Set problem A: Quote the records from the line with "phylum: Arthropoda" through the end of the records, leaving out the pictures.

Selected passage:

--- START ---

For example, we can use the `tilejson` asset, which describes how to render the item, to embed a preview of the item with ipyleaflet.

In [None]:
from ipyleaflet import Map, TileLayer, GeoJSON, FullScreenControl
import shapely.geometry
import requests

center = shapely.geometry.shape(item.geometry).centroid.bounds[:2][::-1]

m = Map(center=center, zoom=12)
layer = TileLayer(
    url=requests.get(item.assets["tilejson"].href).json()["tiles"][0],
)
m.add_layer(layer)
m.add_control(FullScreenControl())

m.scroll_wheel_zoom = True
m

One thing to note about data from the Planetary Computer: The data files themselves (COGs in this case) are typically stored in *private* Blob Storage containers. If you just try to download the data, you'll get a 404 error.

In [None]:
import requests

r = requests.get(item.assets["SR_B2"].href)
r.status_code

When you access data from the planetary computer, you need to *sign* it first. This requires another API call to an endpoint we run, which will give you a token to add to the end of the URLs. We provide a `planetary_computer` package to make this easy.

In [None]:
import rasterio
import planetary_computer

signed_item = planetary_computer.sign(item)

ds = rasterio.open(signed_item.assets["SR_B2"].href)
ds.shape

You can sign assets anonymously, so you don't need an account with the Planetary Computer to work with its data.

STAC **items** are organized into **collections**. So a collection is just a grouping of items that all have some similar features (e.g. captured by the same sensor, share the same license, etc.). For example, Landsat 8 Collection-2 Level-2 is a collection. You can browse the collections hosted by the Planetary Computer at https://planetarycomputer.microsoft.com/catalog, for example [Landsat 8 Collection 2 Level-2](https://planetarycomputer.microsoft.com/dataset/landsat-8-c2-l2).

To recap:

* STAC is a metadata standard. It links to actual data assets.
* STAC Items typically represent an individual scene: a snapshot at some date and time, covering some space.
* STAC Collections represent a collection of similar items (e.g. scenes) with some shared properties.

## Using STAC

Now that we have the basic concepts out of the way, let's actually *use* STAC to do something interesting. STAC provides enough structure to build APIs to build APIs upon. For example, the Planetary Computer runs an API that lets you search across items to find ones matching some spatio-temporal query. This is just a REST API so you can use any tool that can build HTTP requests. We'll use `pystac-client`.

In [None]:
import pystac_client

catalog = pystac_client.Client.open("https://planetarycomputer.microsoft.com/api/stac/v1")

--- END ---

Exercise materials:

--- START ---

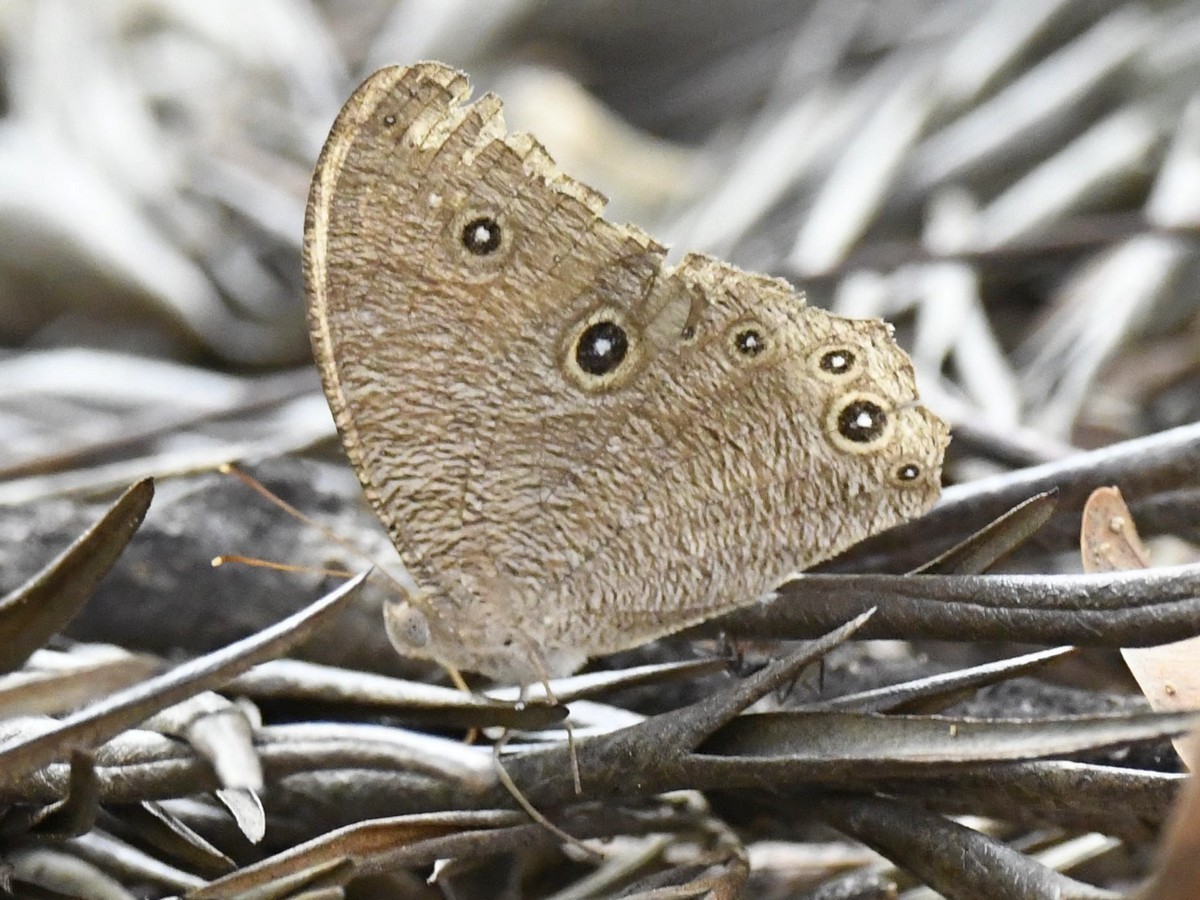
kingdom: Animalia
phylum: Arthropoda
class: Insecta
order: Lepidoptera
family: Nymphalidae
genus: Melanitis
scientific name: Melanitis leda
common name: Twilight brown
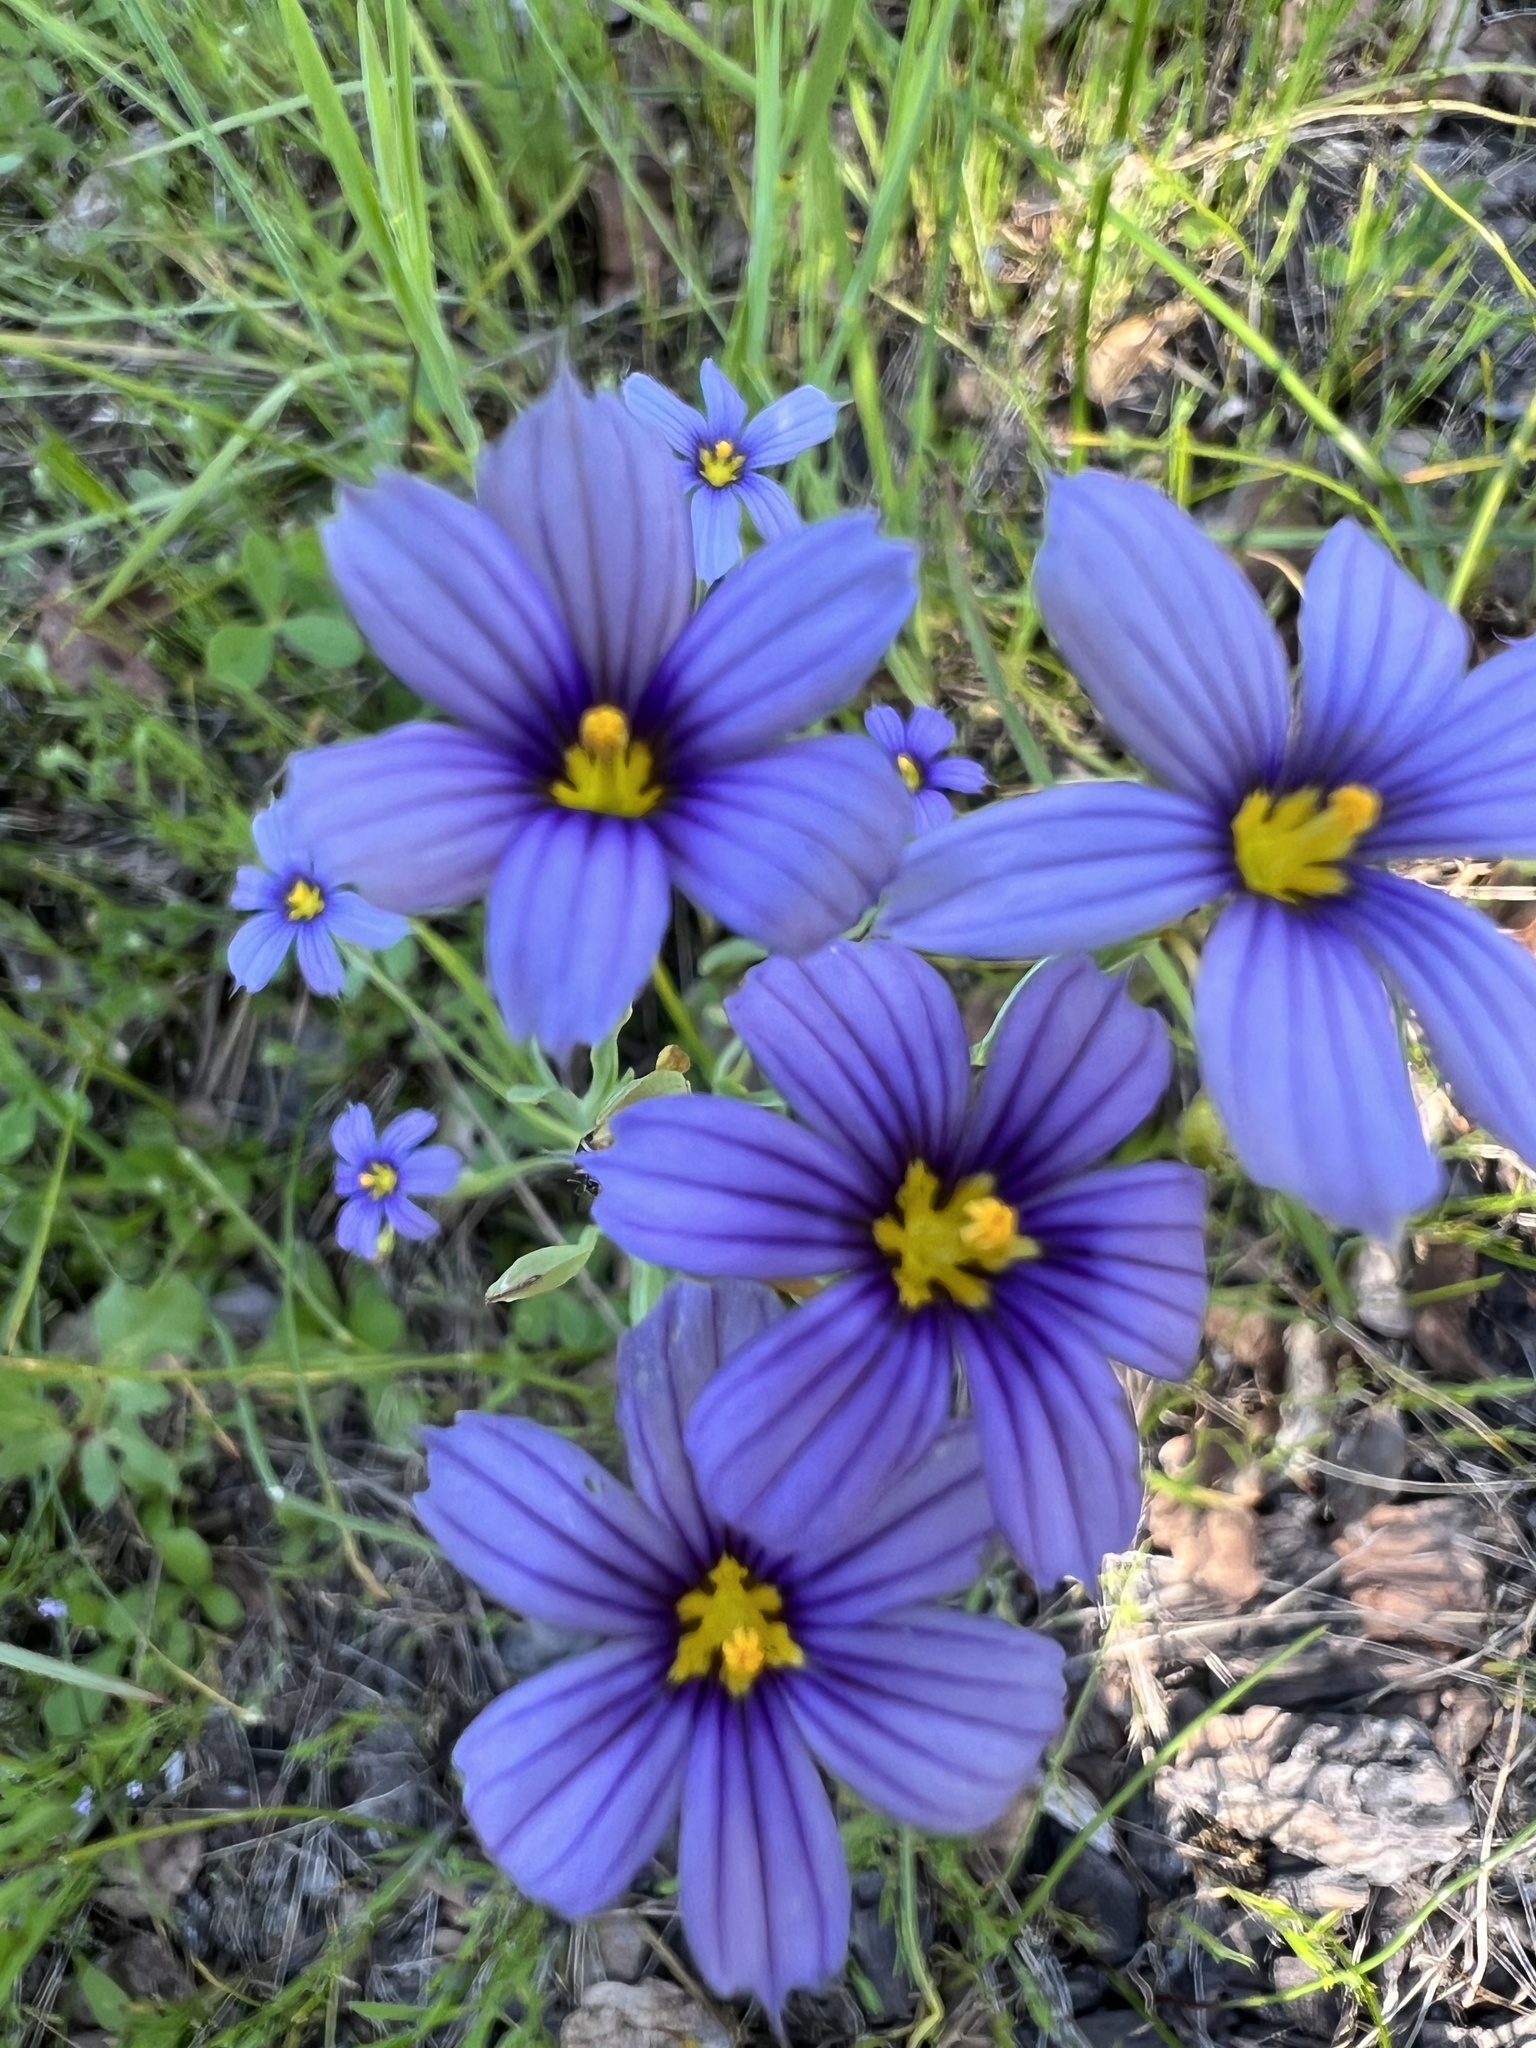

--- END ---

Set problem B:
Answer these about the Planetary Computer tutorial:
(i) What error do you get if you try to download the data files without signing them?
(ii) Which tool does the tutorial use to work with the search API?
(iii) Do you need a Planetary Computer account to sign assets?

Final result A:
phylum: Arthropoda
class: Insecta
order: Lepidoptera
family: Nymphalidae
genus: Melanitis
scientific name: Melanitis leda
common name: Twilight brown

Final result B:
(i) A 404 error.
(ii) `pystac-client`.
(iii) No. Assets can be signed anonymously.